Start of Data for analysis

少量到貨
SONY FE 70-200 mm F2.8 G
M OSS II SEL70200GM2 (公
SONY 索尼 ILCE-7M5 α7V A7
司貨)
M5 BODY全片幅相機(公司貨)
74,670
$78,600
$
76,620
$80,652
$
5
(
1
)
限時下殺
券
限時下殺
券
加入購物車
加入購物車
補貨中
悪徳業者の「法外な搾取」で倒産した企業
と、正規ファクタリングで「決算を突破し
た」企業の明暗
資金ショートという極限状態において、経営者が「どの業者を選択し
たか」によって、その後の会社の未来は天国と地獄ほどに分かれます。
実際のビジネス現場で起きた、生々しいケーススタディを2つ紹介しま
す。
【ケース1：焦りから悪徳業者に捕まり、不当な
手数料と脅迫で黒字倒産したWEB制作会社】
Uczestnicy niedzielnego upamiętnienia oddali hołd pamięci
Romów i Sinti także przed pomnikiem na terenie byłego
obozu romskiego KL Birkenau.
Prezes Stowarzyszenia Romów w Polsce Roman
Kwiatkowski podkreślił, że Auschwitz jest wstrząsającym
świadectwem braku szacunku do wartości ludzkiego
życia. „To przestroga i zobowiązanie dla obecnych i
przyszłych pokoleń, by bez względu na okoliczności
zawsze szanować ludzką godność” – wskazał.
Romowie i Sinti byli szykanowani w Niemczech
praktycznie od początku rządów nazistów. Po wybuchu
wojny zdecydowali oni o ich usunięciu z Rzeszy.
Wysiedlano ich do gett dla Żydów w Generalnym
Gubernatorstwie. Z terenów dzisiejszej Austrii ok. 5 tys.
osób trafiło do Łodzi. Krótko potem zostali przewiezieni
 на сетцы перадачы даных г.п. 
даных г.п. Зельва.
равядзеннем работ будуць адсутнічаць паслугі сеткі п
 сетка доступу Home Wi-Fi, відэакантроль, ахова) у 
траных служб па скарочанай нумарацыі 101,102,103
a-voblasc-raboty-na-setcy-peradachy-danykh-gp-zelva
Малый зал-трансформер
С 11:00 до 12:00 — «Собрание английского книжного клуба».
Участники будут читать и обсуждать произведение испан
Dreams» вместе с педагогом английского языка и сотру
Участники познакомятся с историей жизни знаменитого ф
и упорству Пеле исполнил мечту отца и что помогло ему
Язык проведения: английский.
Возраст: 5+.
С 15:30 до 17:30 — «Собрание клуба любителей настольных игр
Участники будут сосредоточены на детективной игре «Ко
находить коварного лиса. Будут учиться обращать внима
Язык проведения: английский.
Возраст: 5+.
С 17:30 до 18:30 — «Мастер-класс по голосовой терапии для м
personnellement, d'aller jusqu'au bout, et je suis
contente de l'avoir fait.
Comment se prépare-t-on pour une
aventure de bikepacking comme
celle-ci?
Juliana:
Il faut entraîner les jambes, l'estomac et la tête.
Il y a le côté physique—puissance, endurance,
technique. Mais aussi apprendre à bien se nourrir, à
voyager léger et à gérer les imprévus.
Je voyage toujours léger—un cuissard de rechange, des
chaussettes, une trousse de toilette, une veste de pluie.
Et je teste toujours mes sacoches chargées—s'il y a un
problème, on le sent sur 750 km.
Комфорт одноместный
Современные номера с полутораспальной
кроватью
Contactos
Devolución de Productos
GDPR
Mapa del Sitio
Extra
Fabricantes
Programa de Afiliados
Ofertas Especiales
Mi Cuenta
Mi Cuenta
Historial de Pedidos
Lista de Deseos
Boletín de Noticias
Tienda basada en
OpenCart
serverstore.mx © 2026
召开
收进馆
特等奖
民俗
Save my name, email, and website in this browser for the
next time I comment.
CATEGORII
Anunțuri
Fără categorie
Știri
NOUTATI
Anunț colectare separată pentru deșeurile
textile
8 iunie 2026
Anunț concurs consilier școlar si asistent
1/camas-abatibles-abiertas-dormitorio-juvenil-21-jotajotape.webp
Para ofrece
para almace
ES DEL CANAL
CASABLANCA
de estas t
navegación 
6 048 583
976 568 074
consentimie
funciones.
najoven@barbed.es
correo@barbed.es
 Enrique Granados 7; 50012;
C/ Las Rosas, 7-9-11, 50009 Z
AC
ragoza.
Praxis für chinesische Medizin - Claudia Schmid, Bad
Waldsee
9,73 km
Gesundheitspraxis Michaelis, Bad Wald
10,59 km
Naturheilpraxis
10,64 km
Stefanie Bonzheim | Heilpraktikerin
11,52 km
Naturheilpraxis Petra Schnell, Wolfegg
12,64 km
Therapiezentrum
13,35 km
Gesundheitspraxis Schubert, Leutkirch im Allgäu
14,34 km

End of Data for analysis

Exercise goal
Print all of the data above again line by line, without changing a single character.

Answer to this problem
少量到貨
SONY FE 70-200 mm F2.8 G
M OSS II SEL70200GM2 (公
SONY 索尼 ILCE-7M5 α7V A7
司貨)
M5 BODY全片幅相機(公司貨)
74,670
$78,600
$
76,620
$80,652
$
5
(
1
)
限時下殺
券
限時下殺
券
加入購物車
加入購物車
補貨中
悪徳業者の「法外な搾取」で倒産した企業
と、正規ファクタリングで「決算を突破し
た」企業の明暗
資金ショートという極限状態において、経営者が「どの業者を選択し
たか」によって、その後の会社の未来は天国と地獄ほどに分かれます。
実際のビジネス現場で起きた、生々しいケーススタディを2つ紹介しま
す。
【ケース1：焦りから悪徳業者に捕まり、不当な
手数料と脅迫で黒字倒産したWEB制作会社】
Uczestnicy niedzielnego upamiętnienia oddali hołd pamięci
Romów i Sinti także przed pomnikiem na terenie byłego
obozu romskiego KL Birkenau.
Prezes Stowarzyszenia Romów w Polsce Roman
Kwiatkowski podkreślił, że Auschwitz jest wstrząsającym
świadectwem braku szacunku do wartości ludzkiego
życia. „To przestroga i zobowiązanie dla obecnych i
przyszłych pokoleń, by bez względu na okoliczności
zawsze szanować ludzką godność” – wskazał.
Romowie i Sinti byli szykanowani w Niemczech
praktycznie od początku rządów nazistów. Po wybuchu
wojny zdecydowali oni o ich usunięciu z Rzeszy.
Wysiedlano ich do gett dla Żydów w Generalnym
Gubernatorstwie. Z terenów dzisiejszej Austrii ok. 5 tys.
osób trafiło do Łodzi. Krótko potem zostali przewiezieni
 на сетцы перадачы даных г.п. 
даных г.п. Зельва.
равядзеннем работ будуць адсутнічаць паслугі сеткі п
 сетка доступу Home Wi-Fi, відэакантроль, ахова) у 
траных служб па скарочанай нумарацыі 101,102,103
a-voblasc-raboty-na-setcy-peradachy-danykh-gp-zelva
Малый зал-трансформер
С 11:00 до 12:00 — «Собрание английского книжного клуба».
Участники будут читать и обсуждать произведение испан
Dreams» вместе с педагогом английского языка и сотру
Участники познакомятся с историей жизни знаменитого ф
и упорству Пеле исполнил мечту отца и что помогло ему
Язык проведения: английский.
Возраст: 5+.
С 15:30 до 17:30 — «Собрание клуба любителей настольных игр
Участники будут сосредоточены на детективной игре «Ко
находить коварного лиса. Будут учиться обращать внима
Язык проведения: английский.
Возраст: 5+.
С 17:30 до 18:30 — «Мастер-класс по голосовой терапии для м
personnellement, d'aller jusqu'au bout, et je suis
contente de l'avoir fait.
Comment se prépare-t-on pour une
aventure de bikepacking comme
celle-ci?
Juliana:
Il faut entraîner les jambes, l'estomac et la tête.
Il y a le côté physique—puissance, endurance,
technique. Mais aussi apprendre à bien se nourrir, à
voyager léger et à gérer les imprévus.
Je voyage toujours léger—un cuissard de rechange, des
chaussettes, une trousse de toilette, une veste de pluie.
Et je teste toujours mes sacoches chargées—s'il y a un
problème, on le sent sur 750 km.
Комфорт одноместный
Современные номера с полутораспальной
кроватью
Contactos
Devolución de Productos
GDPR
Mapa del Sitio
Extra
Fabricantes
Programa de Afiliados
Ofertas Especiales
Mi Cuenta
Mi Cuenta
Historial de Pedidos
Lista de Deseos
Boletín de Noticias
Tienda basada en
OpenCart
serverstore.mx © 2026
召开
收进馆
特等奖
民俗
Save my name, email, and website in this browser for the
next time I comment.
CATEGORII
Anunțuri
Fără categorie
Știri
NOUTATI
Anunț colectare separată pentru deșeurile
textile
8 iunie 2026
Anunț concurs consilier școlar si asistent
1/camas-abatibles-abiertas-dormitorio-juvenil-21-jotajotape.webp
Para ofrece
para almace
ES DEL CANAL
CASABLANCA
de estas t
navegación 
6 048 583
976 568 074
consentimie
funciones.
najoven@barbed.es
correo@barbed.es
 Enrique Granados 7; 50012;
C/ Las Rosas, 7-9-11, 50009 Z
AC
ragoza.
Praxis für chinesische Medizin - Claudia Schmid, Bad
Waldsee
9,73 km
Gesundheitspraxis Michaelis, Bad Wald
10,59 km
Naturheilpraxis
10,64 km
Stefanie Bonzheim | Heilpraktikerin
11,52 km
Naturheilpraxis Petra Schnell, Wolfegg
12,64 km
Therapiezentrum
13,35 km
Gesundheitspraxis Schubert, Leutkirch im Allgäu
14,34 km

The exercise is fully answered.